After its deactivation in 2002, Space Command reactivated in August to become the military's 11th combatant command.

"Space is critical to all nations and our way of life. The demands on space systems continue in this time of crisis where global logistics, transportation and communication are key to defeating the COVID-19 pandemic," Raymond said. "It is a shared interest and responsibility of all spacefaring nations to create safe, stable and operationally sustainable conditions for space activities, including commercial, civil and national security activities."

The Russian test follows two new reports that infer disruptive anti-satellite actions by adversary nations are on the rise.

According to a March 30 Center for Strategic and International Studies analysis, "Space Threat Assessment 2020," more countries, including big players like the U.S., Russia and China, are launching or experimenting with next-generation technologies in space; some are gradually normalizing non-kinetic ways to disrupt operations. Those methods include disguising information and communications through GPS spoofing, jamming connections and even dazzling, or blinding, satellites with lasers.

The report warned of increased co-orbital adversary activity, such as close inspection of satellites in geostationary orbit, and said that "the rate of satellite jamming and spoofing incidents will only increase as these capabilities continue to proliferate and become more sophisticated in the coming years."
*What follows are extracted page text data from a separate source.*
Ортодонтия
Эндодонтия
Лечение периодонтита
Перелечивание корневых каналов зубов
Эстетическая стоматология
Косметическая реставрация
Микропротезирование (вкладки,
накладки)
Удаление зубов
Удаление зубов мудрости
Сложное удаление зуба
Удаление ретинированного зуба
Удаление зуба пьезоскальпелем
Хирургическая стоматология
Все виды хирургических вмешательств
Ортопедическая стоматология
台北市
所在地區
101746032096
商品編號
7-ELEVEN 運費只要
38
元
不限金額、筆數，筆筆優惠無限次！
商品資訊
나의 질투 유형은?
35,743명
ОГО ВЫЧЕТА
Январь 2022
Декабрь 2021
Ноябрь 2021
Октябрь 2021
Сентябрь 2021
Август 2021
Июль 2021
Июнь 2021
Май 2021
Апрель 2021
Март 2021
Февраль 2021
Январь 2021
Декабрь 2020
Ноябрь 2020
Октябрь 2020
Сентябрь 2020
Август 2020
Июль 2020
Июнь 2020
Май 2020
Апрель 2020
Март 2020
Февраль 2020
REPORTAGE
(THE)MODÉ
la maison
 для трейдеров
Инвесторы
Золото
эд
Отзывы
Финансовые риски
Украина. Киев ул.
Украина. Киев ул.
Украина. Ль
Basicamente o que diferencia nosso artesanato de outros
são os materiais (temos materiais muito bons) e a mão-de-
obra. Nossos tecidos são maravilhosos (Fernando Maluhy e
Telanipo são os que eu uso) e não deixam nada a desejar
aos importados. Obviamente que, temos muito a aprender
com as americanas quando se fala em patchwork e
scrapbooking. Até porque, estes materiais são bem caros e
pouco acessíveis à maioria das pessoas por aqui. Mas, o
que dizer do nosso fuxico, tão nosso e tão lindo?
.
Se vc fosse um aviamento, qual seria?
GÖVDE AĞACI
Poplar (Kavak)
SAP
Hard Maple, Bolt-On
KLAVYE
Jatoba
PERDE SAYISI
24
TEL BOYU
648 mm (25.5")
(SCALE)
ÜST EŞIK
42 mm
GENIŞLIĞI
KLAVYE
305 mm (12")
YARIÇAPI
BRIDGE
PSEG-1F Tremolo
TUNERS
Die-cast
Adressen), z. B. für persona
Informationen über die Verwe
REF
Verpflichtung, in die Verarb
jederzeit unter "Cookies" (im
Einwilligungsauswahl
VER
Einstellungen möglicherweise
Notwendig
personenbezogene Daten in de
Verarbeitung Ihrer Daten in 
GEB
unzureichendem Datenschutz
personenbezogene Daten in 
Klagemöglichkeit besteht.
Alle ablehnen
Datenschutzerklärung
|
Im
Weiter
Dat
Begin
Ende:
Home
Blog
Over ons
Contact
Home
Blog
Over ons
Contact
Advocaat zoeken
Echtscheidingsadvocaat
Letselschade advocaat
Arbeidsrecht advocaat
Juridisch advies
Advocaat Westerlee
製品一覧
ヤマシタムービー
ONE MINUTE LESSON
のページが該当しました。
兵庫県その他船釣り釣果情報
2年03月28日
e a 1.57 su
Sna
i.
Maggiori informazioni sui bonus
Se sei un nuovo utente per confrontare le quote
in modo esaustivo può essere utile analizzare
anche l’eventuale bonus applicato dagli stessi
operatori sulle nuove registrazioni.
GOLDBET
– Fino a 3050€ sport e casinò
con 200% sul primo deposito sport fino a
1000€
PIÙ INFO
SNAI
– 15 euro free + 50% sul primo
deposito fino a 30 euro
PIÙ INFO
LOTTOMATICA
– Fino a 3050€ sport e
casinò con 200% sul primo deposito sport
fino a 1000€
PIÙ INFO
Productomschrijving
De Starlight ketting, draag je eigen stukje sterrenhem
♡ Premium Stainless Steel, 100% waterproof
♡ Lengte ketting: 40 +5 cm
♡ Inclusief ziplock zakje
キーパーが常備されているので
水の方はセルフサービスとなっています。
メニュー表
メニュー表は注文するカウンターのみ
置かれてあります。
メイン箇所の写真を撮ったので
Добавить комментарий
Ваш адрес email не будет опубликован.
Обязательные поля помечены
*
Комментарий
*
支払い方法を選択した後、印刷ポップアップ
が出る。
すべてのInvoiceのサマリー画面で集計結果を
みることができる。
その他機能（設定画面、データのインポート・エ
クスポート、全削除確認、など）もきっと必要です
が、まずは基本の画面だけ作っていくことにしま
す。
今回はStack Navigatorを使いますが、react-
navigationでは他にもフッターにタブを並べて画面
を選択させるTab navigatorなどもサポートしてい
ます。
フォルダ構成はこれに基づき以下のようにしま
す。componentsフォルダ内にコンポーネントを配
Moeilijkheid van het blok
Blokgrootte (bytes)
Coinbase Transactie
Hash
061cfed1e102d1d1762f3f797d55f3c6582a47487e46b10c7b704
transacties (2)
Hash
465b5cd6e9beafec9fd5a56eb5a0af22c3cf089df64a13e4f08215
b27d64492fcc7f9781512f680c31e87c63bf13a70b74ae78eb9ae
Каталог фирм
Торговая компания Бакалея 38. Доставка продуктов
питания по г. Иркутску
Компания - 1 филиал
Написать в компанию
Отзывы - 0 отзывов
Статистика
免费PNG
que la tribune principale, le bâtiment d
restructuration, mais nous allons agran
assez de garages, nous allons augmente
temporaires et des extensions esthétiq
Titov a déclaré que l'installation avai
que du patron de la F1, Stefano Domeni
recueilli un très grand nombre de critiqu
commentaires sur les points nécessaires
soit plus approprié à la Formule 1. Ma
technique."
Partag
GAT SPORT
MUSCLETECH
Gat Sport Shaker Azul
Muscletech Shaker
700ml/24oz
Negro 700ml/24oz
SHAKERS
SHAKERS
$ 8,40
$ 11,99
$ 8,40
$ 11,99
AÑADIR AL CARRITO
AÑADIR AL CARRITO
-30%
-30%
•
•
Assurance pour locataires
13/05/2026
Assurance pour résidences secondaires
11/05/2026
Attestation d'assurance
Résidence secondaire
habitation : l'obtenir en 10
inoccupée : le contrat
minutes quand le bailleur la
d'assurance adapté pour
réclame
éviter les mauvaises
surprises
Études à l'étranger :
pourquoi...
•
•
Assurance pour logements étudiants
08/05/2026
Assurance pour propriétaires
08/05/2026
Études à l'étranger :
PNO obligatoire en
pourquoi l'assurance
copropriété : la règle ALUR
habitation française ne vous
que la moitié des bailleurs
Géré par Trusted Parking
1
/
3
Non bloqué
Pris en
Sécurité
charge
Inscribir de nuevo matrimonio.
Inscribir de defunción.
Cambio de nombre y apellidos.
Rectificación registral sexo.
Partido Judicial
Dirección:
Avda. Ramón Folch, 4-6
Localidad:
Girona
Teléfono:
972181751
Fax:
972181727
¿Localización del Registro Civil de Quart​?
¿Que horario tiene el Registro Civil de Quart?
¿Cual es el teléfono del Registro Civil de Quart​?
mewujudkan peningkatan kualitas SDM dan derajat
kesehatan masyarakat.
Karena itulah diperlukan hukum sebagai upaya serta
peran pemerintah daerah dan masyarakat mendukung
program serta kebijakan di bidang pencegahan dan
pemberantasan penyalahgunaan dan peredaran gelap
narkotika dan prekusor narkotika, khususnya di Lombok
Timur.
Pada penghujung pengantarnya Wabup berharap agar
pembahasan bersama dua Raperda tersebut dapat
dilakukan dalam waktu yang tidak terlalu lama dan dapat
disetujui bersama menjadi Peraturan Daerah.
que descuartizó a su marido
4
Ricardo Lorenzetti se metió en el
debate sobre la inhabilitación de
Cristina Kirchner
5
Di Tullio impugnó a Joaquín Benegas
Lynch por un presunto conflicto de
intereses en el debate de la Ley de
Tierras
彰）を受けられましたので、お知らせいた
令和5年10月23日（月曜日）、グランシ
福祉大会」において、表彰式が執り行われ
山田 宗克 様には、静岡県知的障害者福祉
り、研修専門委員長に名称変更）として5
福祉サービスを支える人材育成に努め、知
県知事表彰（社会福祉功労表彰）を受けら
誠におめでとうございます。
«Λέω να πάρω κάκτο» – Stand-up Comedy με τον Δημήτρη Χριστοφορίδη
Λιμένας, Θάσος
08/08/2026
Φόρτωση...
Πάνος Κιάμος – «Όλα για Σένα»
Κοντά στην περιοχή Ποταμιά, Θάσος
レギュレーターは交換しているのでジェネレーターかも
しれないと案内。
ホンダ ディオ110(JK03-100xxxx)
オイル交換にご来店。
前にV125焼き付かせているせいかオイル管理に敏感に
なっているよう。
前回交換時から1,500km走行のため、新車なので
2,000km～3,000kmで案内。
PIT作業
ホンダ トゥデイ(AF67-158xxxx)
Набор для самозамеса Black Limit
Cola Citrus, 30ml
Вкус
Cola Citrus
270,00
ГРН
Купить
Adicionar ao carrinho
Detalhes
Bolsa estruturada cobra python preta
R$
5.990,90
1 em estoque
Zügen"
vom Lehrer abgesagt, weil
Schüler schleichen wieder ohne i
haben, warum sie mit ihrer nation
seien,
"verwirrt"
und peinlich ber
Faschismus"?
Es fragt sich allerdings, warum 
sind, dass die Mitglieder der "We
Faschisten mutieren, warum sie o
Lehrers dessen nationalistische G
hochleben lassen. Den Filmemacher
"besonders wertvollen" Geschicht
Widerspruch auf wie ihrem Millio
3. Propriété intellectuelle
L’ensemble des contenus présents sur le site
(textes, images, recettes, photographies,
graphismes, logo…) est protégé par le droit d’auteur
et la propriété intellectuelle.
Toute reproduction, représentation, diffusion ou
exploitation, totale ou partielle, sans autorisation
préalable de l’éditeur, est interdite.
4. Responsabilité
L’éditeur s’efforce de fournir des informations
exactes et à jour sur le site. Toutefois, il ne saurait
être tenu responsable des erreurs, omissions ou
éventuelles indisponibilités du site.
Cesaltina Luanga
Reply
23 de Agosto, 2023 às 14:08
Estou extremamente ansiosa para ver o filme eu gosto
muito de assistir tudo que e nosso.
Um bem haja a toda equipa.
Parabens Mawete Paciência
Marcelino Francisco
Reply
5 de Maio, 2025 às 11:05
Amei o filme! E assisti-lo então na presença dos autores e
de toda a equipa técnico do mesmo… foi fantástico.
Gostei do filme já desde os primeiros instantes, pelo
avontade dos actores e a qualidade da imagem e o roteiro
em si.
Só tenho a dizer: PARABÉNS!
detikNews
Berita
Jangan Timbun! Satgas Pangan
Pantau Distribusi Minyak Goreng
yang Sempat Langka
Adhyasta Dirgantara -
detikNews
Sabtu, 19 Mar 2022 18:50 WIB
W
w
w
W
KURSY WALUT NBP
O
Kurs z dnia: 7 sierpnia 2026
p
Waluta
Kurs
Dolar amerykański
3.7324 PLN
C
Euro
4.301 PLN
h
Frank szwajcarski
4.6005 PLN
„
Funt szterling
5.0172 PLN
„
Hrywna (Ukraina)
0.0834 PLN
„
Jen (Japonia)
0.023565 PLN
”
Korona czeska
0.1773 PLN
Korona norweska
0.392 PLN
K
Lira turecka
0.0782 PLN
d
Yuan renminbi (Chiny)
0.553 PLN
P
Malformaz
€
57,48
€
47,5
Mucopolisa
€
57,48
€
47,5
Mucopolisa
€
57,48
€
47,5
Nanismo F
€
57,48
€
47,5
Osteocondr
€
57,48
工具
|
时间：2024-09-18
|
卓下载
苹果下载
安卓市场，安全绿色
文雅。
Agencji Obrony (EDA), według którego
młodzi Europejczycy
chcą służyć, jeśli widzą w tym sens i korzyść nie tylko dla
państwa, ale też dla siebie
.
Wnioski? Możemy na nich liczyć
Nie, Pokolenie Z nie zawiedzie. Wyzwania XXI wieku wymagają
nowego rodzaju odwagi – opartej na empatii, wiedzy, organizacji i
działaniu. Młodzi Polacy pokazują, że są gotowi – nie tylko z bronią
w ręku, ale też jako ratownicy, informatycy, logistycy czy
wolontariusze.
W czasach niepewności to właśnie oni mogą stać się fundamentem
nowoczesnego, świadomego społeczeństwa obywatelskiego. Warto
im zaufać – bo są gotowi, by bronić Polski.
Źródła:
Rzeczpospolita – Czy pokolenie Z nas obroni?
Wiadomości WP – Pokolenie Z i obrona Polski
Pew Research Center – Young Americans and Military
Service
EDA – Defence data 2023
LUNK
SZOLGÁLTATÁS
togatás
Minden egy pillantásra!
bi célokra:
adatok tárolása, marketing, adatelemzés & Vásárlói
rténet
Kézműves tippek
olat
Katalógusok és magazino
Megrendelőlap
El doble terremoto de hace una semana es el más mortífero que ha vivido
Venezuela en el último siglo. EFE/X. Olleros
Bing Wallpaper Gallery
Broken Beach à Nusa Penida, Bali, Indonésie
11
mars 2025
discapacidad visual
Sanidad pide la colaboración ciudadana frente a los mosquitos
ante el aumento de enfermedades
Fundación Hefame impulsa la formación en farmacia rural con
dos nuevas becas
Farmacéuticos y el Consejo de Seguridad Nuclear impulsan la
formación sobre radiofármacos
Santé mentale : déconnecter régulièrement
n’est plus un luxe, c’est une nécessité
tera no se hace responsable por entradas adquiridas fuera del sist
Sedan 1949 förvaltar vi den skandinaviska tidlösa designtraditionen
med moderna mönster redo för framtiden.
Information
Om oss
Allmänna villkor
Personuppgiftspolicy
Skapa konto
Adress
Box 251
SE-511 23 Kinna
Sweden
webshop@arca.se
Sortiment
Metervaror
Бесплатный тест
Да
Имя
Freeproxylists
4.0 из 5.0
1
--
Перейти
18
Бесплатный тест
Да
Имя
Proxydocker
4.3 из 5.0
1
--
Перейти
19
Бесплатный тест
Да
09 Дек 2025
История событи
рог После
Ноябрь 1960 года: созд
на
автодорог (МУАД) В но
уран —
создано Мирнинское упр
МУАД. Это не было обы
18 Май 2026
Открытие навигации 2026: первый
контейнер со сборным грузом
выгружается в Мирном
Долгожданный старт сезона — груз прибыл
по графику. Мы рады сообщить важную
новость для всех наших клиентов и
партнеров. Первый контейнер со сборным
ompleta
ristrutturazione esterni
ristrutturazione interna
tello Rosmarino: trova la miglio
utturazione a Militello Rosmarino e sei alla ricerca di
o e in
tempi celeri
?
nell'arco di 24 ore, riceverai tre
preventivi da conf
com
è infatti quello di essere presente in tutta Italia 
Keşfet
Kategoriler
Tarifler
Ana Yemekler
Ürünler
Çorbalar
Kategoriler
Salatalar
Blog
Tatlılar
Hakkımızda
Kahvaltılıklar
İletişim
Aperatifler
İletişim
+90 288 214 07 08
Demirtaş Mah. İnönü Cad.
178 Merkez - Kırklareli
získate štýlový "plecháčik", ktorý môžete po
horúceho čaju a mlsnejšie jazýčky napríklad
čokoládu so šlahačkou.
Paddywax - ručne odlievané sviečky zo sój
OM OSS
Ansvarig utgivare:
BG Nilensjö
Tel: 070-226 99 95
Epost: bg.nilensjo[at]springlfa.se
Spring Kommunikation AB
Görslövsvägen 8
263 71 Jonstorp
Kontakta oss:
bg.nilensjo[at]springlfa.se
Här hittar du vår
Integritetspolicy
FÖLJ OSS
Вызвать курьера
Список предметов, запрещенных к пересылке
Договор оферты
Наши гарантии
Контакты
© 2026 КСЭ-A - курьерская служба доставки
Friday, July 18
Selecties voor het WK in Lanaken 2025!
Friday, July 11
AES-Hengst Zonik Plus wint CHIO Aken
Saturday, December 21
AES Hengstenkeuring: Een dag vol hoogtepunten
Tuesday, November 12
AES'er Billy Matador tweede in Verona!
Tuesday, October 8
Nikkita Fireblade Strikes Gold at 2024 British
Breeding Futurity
That report followed another study released last month by the Secure World Foundation, which stated countries around the world should not discount the reality that some bad actors may be stepping up both offensive and defensive measures in space.

"The evidence shows significant research and development of a broad range of kinetic (destructive) and non-kinetic counter-space capabilities in multiple countries," according to the annual Global Counterspace Capabilities study, as reported by Space News.

According to a 2019 SWF report, Russia has been working on stepping up its on-orbit experiments -- to include anti satellite weapons -- since at least 2011.